◆ DO THIS
Print the full listing exactly.

____ PROVIDED RECORDS

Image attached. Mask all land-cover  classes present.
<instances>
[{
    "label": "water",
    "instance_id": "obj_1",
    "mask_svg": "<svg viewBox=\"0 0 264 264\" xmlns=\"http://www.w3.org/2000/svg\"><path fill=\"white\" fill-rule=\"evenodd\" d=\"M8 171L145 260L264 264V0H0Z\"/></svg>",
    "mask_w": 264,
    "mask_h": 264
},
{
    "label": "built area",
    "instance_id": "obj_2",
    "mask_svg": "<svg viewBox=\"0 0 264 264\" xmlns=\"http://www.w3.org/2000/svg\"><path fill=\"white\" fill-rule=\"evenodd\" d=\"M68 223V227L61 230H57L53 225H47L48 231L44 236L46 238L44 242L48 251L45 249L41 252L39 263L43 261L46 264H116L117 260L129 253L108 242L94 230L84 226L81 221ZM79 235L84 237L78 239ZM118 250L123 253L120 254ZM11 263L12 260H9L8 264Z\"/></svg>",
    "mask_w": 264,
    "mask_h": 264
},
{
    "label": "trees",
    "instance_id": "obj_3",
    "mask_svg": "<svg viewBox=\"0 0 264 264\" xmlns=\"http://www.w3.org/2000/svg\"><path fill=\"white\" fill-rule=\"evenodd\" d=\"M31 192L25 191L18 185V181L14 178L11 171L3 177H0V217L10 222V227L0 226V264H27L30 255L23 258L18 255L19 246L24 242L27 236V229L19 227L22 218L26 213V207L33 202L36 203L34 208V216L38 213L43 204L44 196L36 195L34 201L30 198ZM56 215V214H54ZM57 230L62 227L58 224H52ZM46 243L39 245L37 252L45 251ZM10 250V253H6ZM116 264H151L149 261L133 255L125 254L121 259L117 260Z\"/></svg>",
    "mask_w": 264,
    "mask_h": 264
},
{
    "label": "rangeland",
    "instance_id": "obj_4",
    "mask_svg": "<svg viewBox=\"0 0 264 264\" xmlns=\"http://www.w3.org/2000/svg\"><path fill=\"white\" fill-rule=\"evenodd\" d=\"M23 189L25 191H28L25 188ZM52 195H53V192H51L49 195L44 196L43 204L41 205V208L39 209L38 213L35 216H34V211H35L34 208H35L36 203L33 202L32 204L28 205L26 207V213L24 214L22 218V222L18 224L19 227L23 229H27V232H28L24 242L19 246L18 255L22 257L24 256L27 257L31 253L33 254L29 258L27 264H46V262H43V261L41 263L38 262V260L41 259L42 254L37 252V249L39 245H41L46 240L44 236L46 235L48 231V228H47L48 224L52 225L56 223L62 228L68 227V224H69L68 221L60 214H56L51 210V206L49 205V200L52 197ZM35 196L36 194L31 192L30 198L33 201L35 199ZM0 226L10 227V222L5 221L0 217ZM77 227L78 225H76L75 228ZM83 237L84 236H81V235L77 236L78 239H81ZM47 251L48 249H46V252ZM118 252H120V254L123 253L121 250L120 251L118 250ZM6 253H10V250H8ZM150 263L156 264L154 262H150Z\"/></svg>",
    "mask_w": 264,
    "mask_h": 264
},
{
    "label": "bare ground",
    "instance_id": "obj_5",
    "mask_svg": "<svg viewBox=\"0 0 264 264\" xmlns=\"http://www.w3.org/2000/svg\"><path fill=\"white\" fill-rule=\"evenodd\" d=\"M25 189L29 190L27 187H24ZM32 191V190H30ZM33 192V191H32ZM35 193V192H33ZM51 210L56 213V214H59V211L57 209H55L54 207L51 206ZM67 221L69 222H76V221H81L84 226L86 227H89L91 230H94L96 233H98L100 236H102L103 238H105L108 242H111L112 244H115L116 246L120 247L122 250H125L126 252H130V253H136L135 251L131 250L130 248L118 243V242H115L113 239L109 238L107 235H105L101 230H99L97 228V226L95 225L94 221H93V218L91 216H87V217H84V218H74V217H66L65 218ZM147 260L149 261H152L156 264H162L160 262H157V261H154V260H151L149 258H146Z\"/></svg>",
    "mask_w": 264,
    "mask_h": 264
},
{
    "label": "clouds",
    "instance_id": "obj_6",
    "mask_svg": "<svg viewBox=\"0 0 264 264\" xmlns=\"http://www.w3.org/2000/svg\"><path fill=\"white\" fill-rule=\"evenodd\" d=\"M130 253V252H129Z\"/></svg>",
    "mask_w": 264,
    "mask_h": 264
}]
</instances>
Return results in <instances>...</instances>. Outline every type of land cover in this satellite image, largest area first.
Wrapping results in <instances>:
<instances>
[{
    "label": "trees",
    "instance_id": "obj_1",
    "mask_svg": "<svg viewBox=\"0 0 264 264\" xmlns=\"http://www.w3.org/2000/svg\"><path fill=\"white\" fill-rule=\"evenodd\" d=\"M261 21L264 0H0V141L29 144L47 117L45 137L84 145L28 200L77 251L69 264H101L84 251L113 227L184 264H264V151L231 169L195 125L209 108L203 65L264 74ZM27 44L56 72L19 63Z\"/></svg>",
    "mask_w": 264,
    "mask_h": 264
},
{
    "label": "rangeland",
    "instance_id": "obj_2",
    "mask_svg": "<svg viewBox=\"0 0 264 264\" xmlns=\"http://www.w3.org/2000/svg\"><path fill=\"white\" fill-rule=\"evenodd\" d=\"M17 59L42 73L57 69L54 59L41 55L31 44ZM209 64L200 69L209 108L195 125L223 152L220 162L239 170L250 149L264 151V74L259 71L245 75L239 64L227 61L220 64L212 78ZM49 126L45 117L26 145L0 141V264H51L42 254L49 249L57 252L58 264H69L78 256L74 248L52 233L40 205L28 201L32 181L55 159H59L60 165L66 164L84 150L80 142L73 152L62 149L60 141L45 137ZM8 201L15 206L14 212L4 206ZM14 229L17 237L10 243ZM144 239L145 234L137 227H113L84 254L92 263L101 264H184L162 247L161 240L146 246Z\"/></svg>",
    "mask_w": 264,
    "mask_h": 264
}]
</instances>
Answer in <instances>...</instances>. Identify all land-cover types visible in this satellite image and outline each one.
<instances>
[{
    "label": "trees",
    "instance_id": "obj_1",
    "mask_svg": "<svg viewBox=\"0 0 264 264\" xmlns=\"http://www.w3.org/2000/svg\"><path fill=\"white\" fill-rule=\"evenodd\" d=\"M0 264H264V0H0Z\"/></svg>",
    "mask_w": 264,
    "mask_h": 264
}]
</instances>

________

◆ TASK OUTPUT
Image attached. Mask all land-cover  classes present.
<instances>
[{
    "label": "water",
    "instance_id": "obj_1",
    "mask_svg": "<svg viewBox=\"0 0 264 264\" xmlns=\"http://www.w3.org/2000/svg\"><path fill=\"white\" fill-rule=\"evenodd\" d=\"M8 171L145 260L264 264V0H0Z\"/></svg>",
    "mask_w": 264,
    "mask_h": 264
},
{
    "label": "built area",
    "instance_id": "obj_2",
    "mask_svg": "<svg viewBox=\"0 0 264 264\" xmlns=\"http://www.w3.org/2000/svg\"><path fill=\"white\" fill-rule=\"evenodd\" d=\"M68 223V227L61 230H57L53 225H47L48 231L44 236L46 238L44 242L48 251L45 249L41 252L39 263L43 261L46 264H116L117 260L129 253L108 242L94 230L84 226L81 221ZM79 235L84 237L78 239ZM118 250L123 253L120 254ZM11 263L12 260H9L8 264Z\"/></svg>",
    "mask_w": 264,
    "mask_h": 264
},
{
    "label": "trees",
    "instance_id": "obj_3",
    "mask_svg": "<svg viewBox=\"0 0 264 264\" xmlns=\"http://www.w3.org/2000/svg\"><path fill=\"white\" fill-rule=\"evenodd\" d=\"M31 192L25 191L18 185V181L14 178L11 171L3 177H0V217L10 222V227L0 226V264H27L30 255L23 258L18 255L19 246L24 242L27 236V229L19 227L22 218L26 213V207L33 202L36 203L34 208V216L38 213L43 204L44 196L36 195L34 201L30 198ZM56 215V214H54ZM57 230L62 227L58 224H52ZM46 243L39 245L37 252L45 251ZM10 250V253H6ZM116 264H151L149 261L133 255L125 254L121 259L117 260Z\"/></svg>",
    "mask_w": 264,
    "mask_h": 264
},
{
    "label": "rangeland",
    "instance_id": "obj_4",
    "mask_svg": "<svg viewBox=\"0 0 264 264\" xmlns=\"http://www.w3.org/2000/svg\"><path fill=\"white\" fill-rule=\"evenodd\" d=\"M23 189L25 191H28L25 188ZM52 195H53V192H51L49 195L44 196L43 204L41 205V208L39 209L38 213L35 216H34V211H35L34 208H35L36 203L33 202L32 204L28 205L26 207V213L24 214L22 218V222L18 224L19 227L23 229H27V232H28L24 242L19 246L18 255L22 257L24 256L27 257L31 253L33 254L29 258L27 264H46V262H43V261L41 263L38 262V260L41 259L42 254L37 252V249L39 245H41L46 240L44 236L46 235L48 231V228H47L48 224L52 225L56 223L62 228L68 227V224H69L68 221L60 214H56L51 210V206L49 205V200L52 197ZM35 196L36 194L31 192L30 198L33 201L35 199ZM0 226L10 227V222L5 221L0 217ZM77 227L78 225H76L75 228ZM83 237L84 236H81V235L77 236L78 239H81ZM47 251L48 249H46V252ZM118 252H120V254L123 253L121 250L120 251L118 250ZM6 253H10V250H8ZM150 263L156 264L154 262H150Z\"/></svg>",
    "mask_w": 264,
    "mask_h": 264
},
{
    "label": "bare ground",
    "instance_id": "obj_5",
    "mask_svg": "<svg viewBox=\"0 0 264 264\" xmlns=\"http://www.w3.org/2000/svg\"><path fill=\"white\" fill-rule=\"evenodd\" d=\"M25 189L29 190L27 187H24ZM32 191V190H30ZM33 192V191H32ZM35 193V192H33ZM51 210L56 213V214H59V211L57 209H55L54 207L51 206ZM67 221L69 222H76V221H81L84 226L86 227H89L91 230H94L96 233H98L100 236H102L103 238H105L108 242H111L112 244H115L116 246L120 247L122 250H125L126 252H130V253H136L135 251L131 250L130 248L118 243V242H115L113 239L109 238L107 235H105L101 230H99L97 228V226L95 225L94 221H93V218L91 216H87V217H84V218H74V217H66L65 218ZM147 260L149 261H152L156 264H162L160 262H157V261H154V260H151L149 258H146Z\"/></svg>",
    "mask_w": 264,
    "mask_h": 264
},
{
    "label": "clouds",
    "instance_id": "obj_6",
    "mask_svg": "<svg viewBox=\"0 0 264 264\" xmlns=\"http://www.w3.org/2000/svg\"><path fill=\"white\" fill-rule=\"evenodd\" d=\"M130 253V252H129Z\"/></svg>",
    "mask_w": 264,
    "mask_h": 264
}]
</instances>
Return results in <instances>...</instances>. Outline every type of land cover in this satellite image, largest area first.
Wrapping results in <instances>:
<instances>
[{
    "label": "trees",
    "instance_id": "obj_1",
    "mask_svg": "<svg viewBox=\"0 0 264 264\" xmlns=\"http://www.w3.org/2000/svg\"><path fill=\"white\" fill-rule=\"evenodd\" d=\"M261 21L264 0H0V141L29 144L47 117L45 137L84 145L28 200L77 251L69 264H101L84 251L113 227L184 264H264V151L231 169L195 125L209 108L203 65L264 74ZM27 44L56 72L19 63Z\"/></svg>",
    "mask_w": 264,
    "mask_h": 264
},
{
    "label": "rangeland",
    "instance_id": "obj_2",
    "mask_svg": "<svg viewBox=\"0 0 264 264\" xmlns=\"http://www.w3.org/2000/svg\"><path fill=\"white\" fill-rule=\"evenodd\" d=\"M17 59L42 73L57 69L54 59L41 55L31 44ZM209 64L200 69L209 108L195 125L223 152L220 162L239 170L250 149L264 151V74L259 71L245 75L239 64L227 61L220 64L212 78ZM49 126L45 117L26 145L0 141V264H51L42 254L49 249L57 252L58 264H69L78 256L74 248L52 233L40 205L28 201L32 181L55 159H59L60 165L66 164L84 150L80 142L73 152L62 149L60 141L45 137ZM8 201L15 206L14 212L4 206ZM14 229L17 237L10 243ZM144 239L145 234L137 227H113L84 254L92 263L101 264H184L162 247L161 240L146 246Z\"/></svg>",
    "mask_w": 264,
    "mask_h": 264
}]
</instances>
Answer in <instances>...</instances>. Identify all land-cover types visible in this satellite image and outline each one.
<instances>
[{
    "label": "trees",
    "instance_id": "obj_1",
    "mask_svg": "<svg viewBox=\"0 0 264 264\" xmlns=\"http://www.w3.org/2000/svg\"><path fill=\"white\" fill-rule=\"evenodd\" d=\"M0 264H264V0H0Z\"/></svg>",
    "mask_w": 264,
    "mask_h": 264
}]
</instances>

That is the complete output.